I was talking to a colleague the other day about caramelizing onions and all of a sudden there was a pressure cooker in my kitchen.
OK. There were a few more intermediate steps than that, but that’s pretty much the gist of it:
The gist of the conversation was:
- how caramelizing onions in a pressure cooker is great
- pressure cookers are no longer the contrary death traps we remember from days of yore
- they’re really no larger than a normal sized pot
The last one is particularly important for me due to the limited kitchen space available in London on my budget (ok, the “I’m not going to die horribly” bit is quite important too. But kitchen space dammit).
So when we got back the office I applied my standard impulse buy buying algorithm and on Wednesday a pressure cooker arrived. It’s this one for what it’s worth, which has a few bad reviews about longevity, but I figured I’d rather buy a cheaper one and replace it in a year or two when it turns into a mere pot than buy an expensive one and discover pressure cookers were useless.
It turns out pressure cookers aren’t useless.
I’m still not entirely used to the next day delivery thing, so I had completely failed to anticipate that I would have a pressure cooker and thus decided to make something with whatever I had to hand. The following was the result:
Caramelized onion and red lentil soup
- 1 large red onion
- 3 small white onions
- a little under half a pack of butter (100g?)
- a couple liters of chicken stock I’d made the other day
- a lot of lentils (I honestly just poured what was left of my 2kg bag in. I think this came to somewhere around 500-800g?)
- a bit of salt
- a bit of brown sugar
- 1/2 tsp ground chipotle
- 3 bay leaves
I am not a precise cook, OK?
- Put all the lentils on to soak in cold water, stirring and changing the water occasionally.
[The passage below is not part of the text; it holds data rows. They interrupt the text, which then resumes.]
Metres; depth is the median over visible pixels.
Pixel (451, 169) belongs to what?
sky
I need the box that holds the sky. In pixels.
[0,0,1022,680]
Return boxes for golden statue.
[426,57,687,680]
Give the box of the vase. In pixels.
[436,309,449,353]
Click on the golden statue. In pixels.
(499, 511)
This is mostly to clean off a lot of what I guess is mostly lentil dust off them but tends to give them a slightly unpleasant floury flavour.
- Slice the onions
- put them in the pressure cooker with the butter, salt and sugar
- Let it come up to pressure
- Wait 5 minutes then get a phone call
- Panic and take the pressure cooker off the heat because I still don’t entirely believe it’s not going to explode
- Spend about 15 minutes on the phone
- Put the pressure cooker back on the heat, leave it for another 10 minutes
- Observe that those onions do indeed look very nicely caramelized, and also are swimming in a delicious looking mix of butter and their own juices. I’d probably have put them back on for a little longer, but they were going to cook more in the soup and I was in a hurry.
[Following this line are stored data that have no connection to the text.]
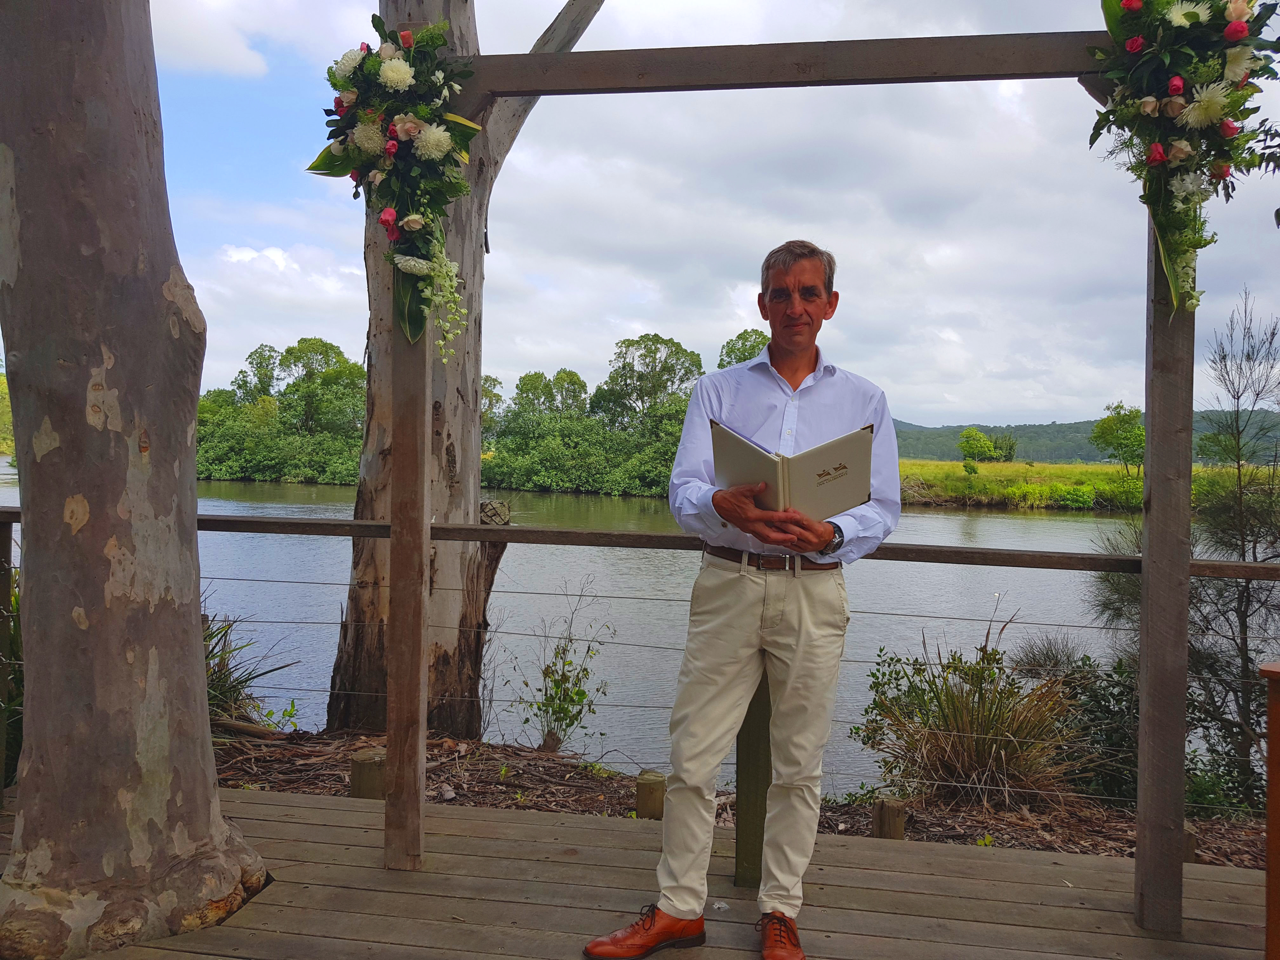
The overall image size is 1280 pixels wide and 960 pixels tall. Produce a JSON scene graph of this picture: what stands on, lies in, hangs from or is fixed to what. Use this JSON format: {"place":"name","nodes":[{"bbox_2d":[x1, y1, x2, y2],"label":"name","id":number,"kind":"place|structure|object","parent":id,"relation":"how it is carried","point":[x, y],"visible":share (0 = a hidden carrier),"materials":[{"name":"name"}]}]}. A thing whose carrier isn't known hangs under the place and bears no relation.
{"place":"outdoors","nodes":[
{"label":"outdoors","id":0,"kind":"place"},
{"bbox_2d":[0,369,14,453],"label":"tree","id":1,"kind":"structure","parent":0,"point":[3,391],"materials":[{"name":"green plant"}]},
{"bbox_2d":[1,461,1271,797],"label":"river","id":2,"kind":"structure","parent":0,"point":[886,571],"materials":[{"name":"liquid"}]},
{"bbox_2d":[2,786,1275,959],"label":"wooden deck","id":3,"kind":"structure","parent":0,"point":[292,824],"materials":[{"name":"brown wood"}]},
{"bbox_2d":[0,0,272,959],"label":"tree trunk","id":4,"kind":"object","parent":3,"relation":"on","point":[194,676],"visible":0.99,"materials":[{"name":"wood"}]},
{"bbox_2d":[2,496,1279,867],"label":"wooden railing","id":5,"kind":"object","parent":3,"relation":"on","point":[11,512],"visible":0.75,"materials":[{"name":"brown wood"}]},
{"bbox_2d":[575,239,903,959],"label":"man","id":6,"kind":"object","parent":3,"relation":"on","point":[674,904],"visible":0.99},
{"bbox_2d":[711,419,875,520],"label":"book","id":7,"kind":"object","parent":6,"relation":"in","point":[830,466],"visible":0.87,"materials":[{"name":"paper"}]},
{"bbox_2d":[377,24,1188,941],"label":"wooden arch","id":8,"kind":"structure","parent":3,"relation":"on","point":[1148,423],"materials":[{"name":"brown wood"}]},
{"bbox_2d":[311,15,479,358],"label":"flower arrangement","id":9,"kind":"object","parent":8,"relation":"attached to","point":[414,262],"visible":0.94,"materials":[{"name":"plant"}]},
{"bbox_2d":[1091,0,1279,308],"label":"flower arrangement","id":10,"kind":"object","parent":8,"relation":"attached to","point":[1127,3],"visible":0.96,"materials":[{"name":"plant"}]},
{"bbox_2d":[1260,662,1279,959],"label":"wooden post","id":11,"kind":"object","parent":3,"relation":"on","point":[1276,775],"visible":0.99,"materials":[{"name":"brown wood"}]},
{"bbox_2d":[73,0,1279,432],"label":"sky","id":12,"kind":"structure","parent":0,"point":[973,407],"materials":[{"name":"white"}]},
{"bbox_2d":[203,727,1275,869],"label":"bank","id":13,"kind":"structure","parent":0,"point":[438,746],"materials":[{"name":"brown"}]},
{"bbox_2d":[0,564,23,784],"label":"shrub","id":14,"kind":"object","parent":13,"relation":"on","point":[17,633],"visible":0.34,"materials":[{"name":"green plant"}]},
{"bbox_2d":[200,593,299,728],"label":"grass clump","id":15,"kind":"object","parent":13,"relation":"on","point":[223,663],"visible":0.3,"materials":[{"name":"green plant"}]},
{"bbox_2d":[349,749,385,799],"label":"wooden post","id":16,"kind":"object","parent":13,"relation":"in","point":[367,767],"visible":0.53,"materials":[{"name":"brown wood"}]},
{"bbox_2d":[317,0,605,741],"label":"tree trunk","id":17,"kind":"object","parent":13,"relation":"on","point":[367,568],"visible":0.74,"materials":[{"name":"brown wood"}]},
{"bbox_2d":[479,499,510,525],"label":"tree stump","id":18,"kind":"object","parent":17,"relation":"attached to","point":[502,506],"visible":0.59,"materials":[{"name":"brown wood"}]},
{"bbox_2d":[513,578,612,753],"label":"shrub","id":19,"kind":"object","parent":13,"relation":"on","point":[581,695],"visible":0.98,"materials":[{"name":"green plant"}]},
{"bbox_2d":[634,770,666,819],"label":"wooden post","id":20,"kind":"object","parent":13,"relation":"in","point":[650,791],"visible":0.7,"materials":[{"name":"brown wood"}]},
{"bbox_2d":[871,796,906,839],"label":"wooden post","id":21,"kind":"object","parent":13,"relation":"in","point":[886,808],"visible":0.58,"materials":[{"name":"brown wood"}]},
{"bbox_2d":[853,624,1091,808],"label":"grass clump","id":22,"kind":"object","parent":13,"relation":"on","point":[965,713],"visible":0.9,"materials":[{"name":"green plant"}]},
{"bbox_2d":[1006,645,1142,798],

- Add all the rest of the ingredients – stock, lentils, spices, etc.
- Let it come back up to pressure (this took a while, mostly due to time it takes to boil that much liquid) then wait another 20 minutes
- Observe giant pot full of tasty soup
- Serve with crumbled feta and white sourdough bread
This was really good soup. I had seconds despite being full from the firsts and was late to the pub as a result. Totally worth it.
I mean, this would have been tasty without the pressure cooker too, but the novel thing about the pressure cooked soup was that the cooking was really even, much more thorough that I’d normally have got for the amount of liquid lost and took way less time and effort.
More experiments will need to be performed, but I think this pressure cooker and I are going to be friends.